> Task to carry out
Once the pictures are set aside, transcribe each line of the listing exactly.

> Information supplied
....

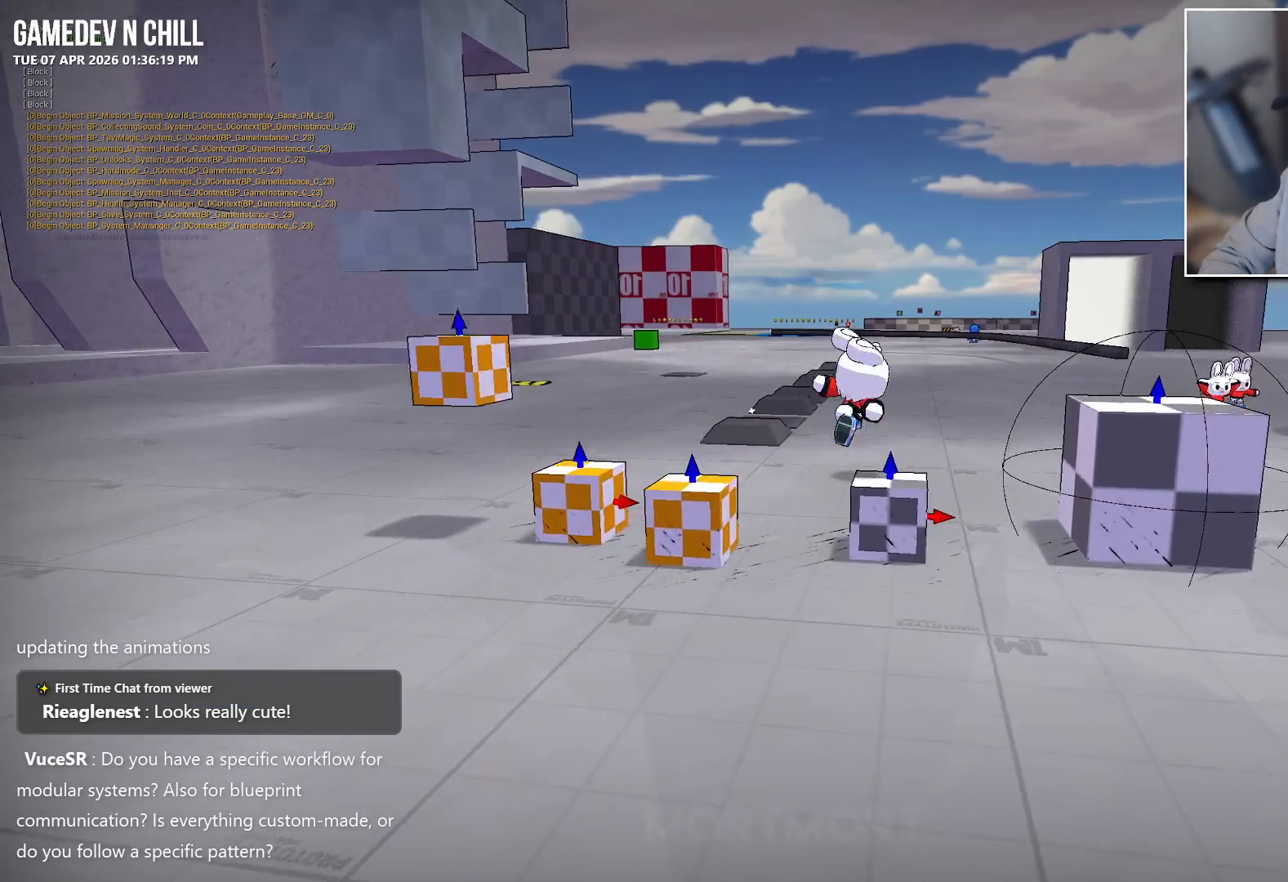
{"buttons": [], "left_stick": "right", "right_stick": "left", "events": [[483, "right_stick", "left"]]}
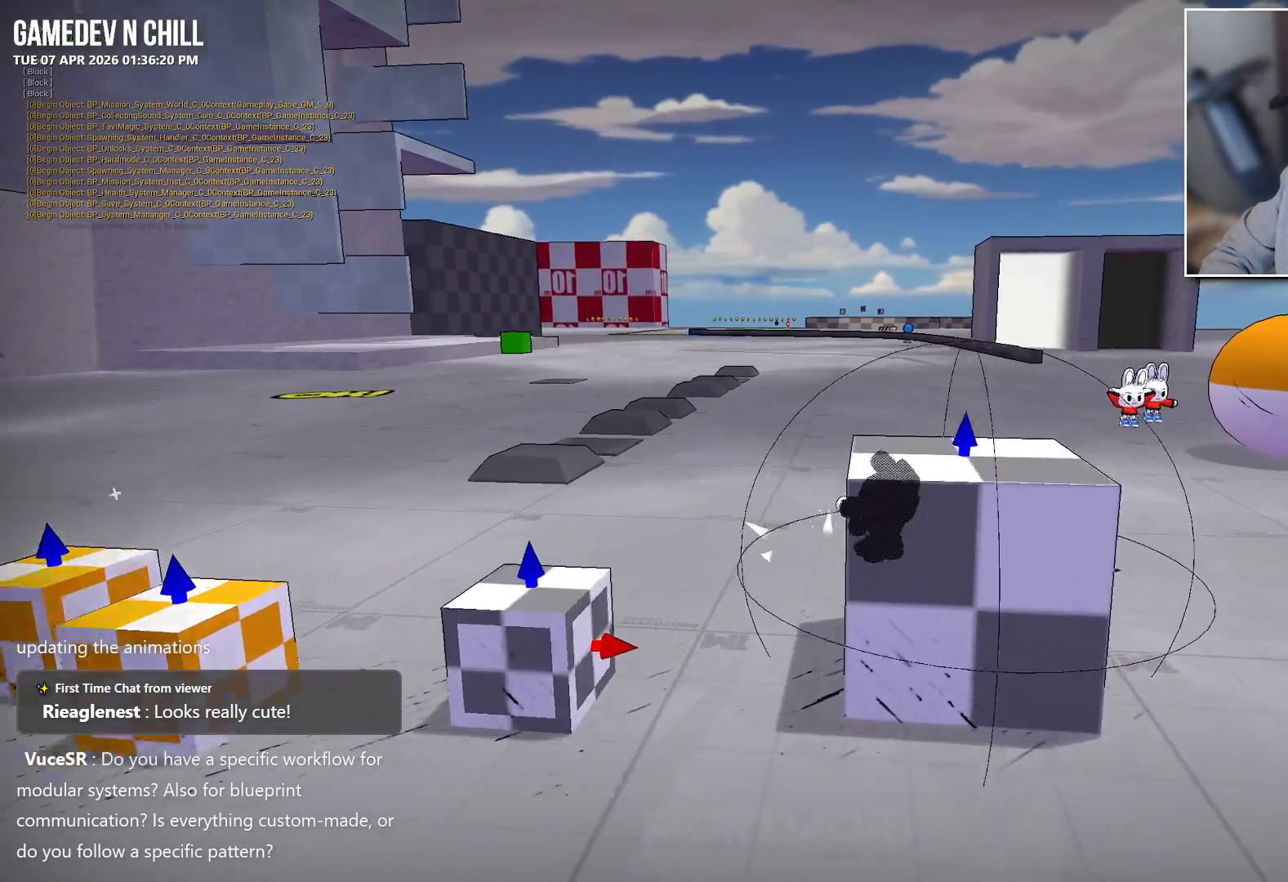
{"buttons": [], "left_stick": "up-right", "right_stick": "left", "events": [[50, "left_stick", "up-right"]]}
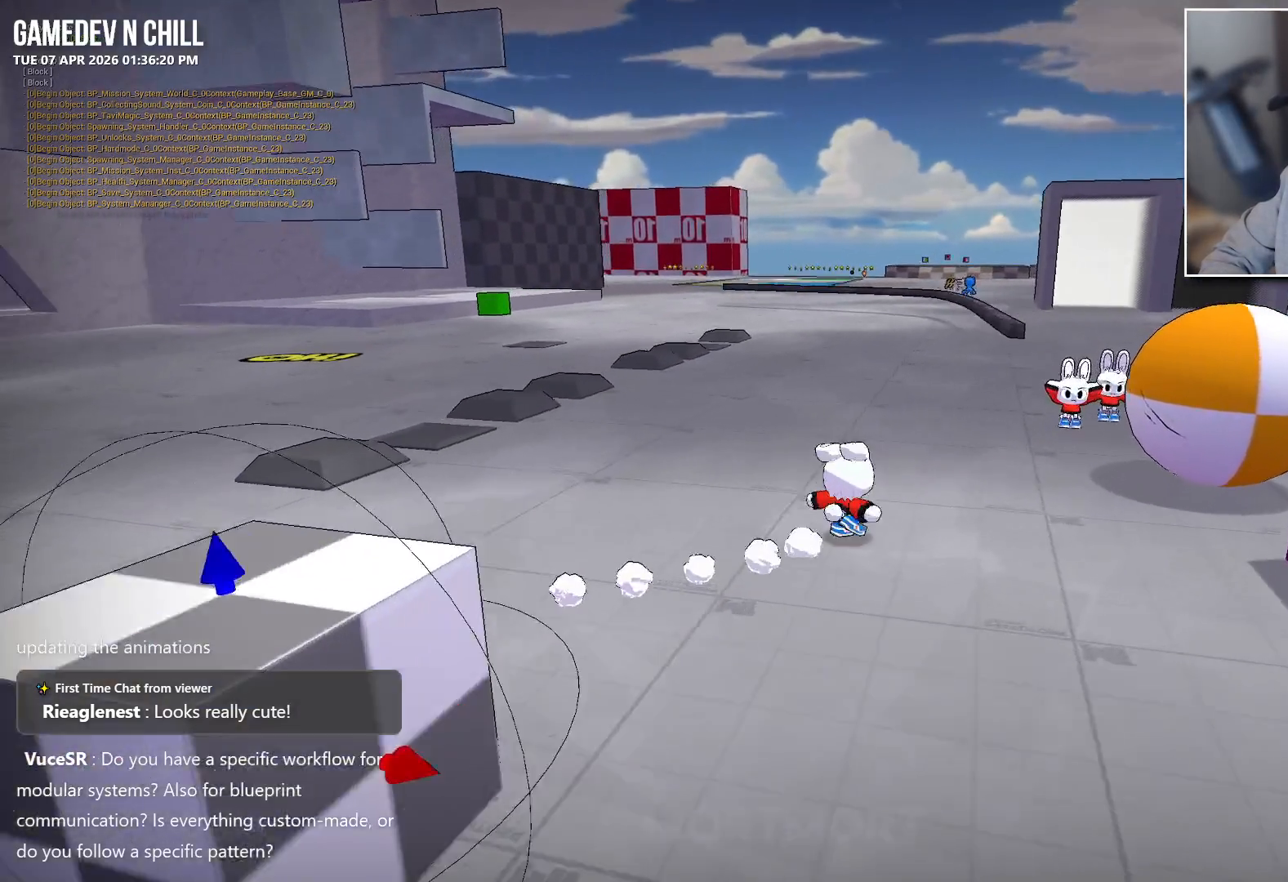
{"buttons": [], "left_stick": "right", "right_stick": "left", "events": [[17, "left_stick", "right"]]}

....

> Solution
{"buttons": [], "left_stick": "right", "right_stick": "left", "events": [[483, "right_stick", "left"]]}
{"buttons": [], "left_stick": "up-right", "right_stick": "left", "events": [[50, "left_stick", "up-right"]]}
{"buttons": [], "left_stick": "right", "right_stick": "left", "events": [[17, "left_stick", "right"]]}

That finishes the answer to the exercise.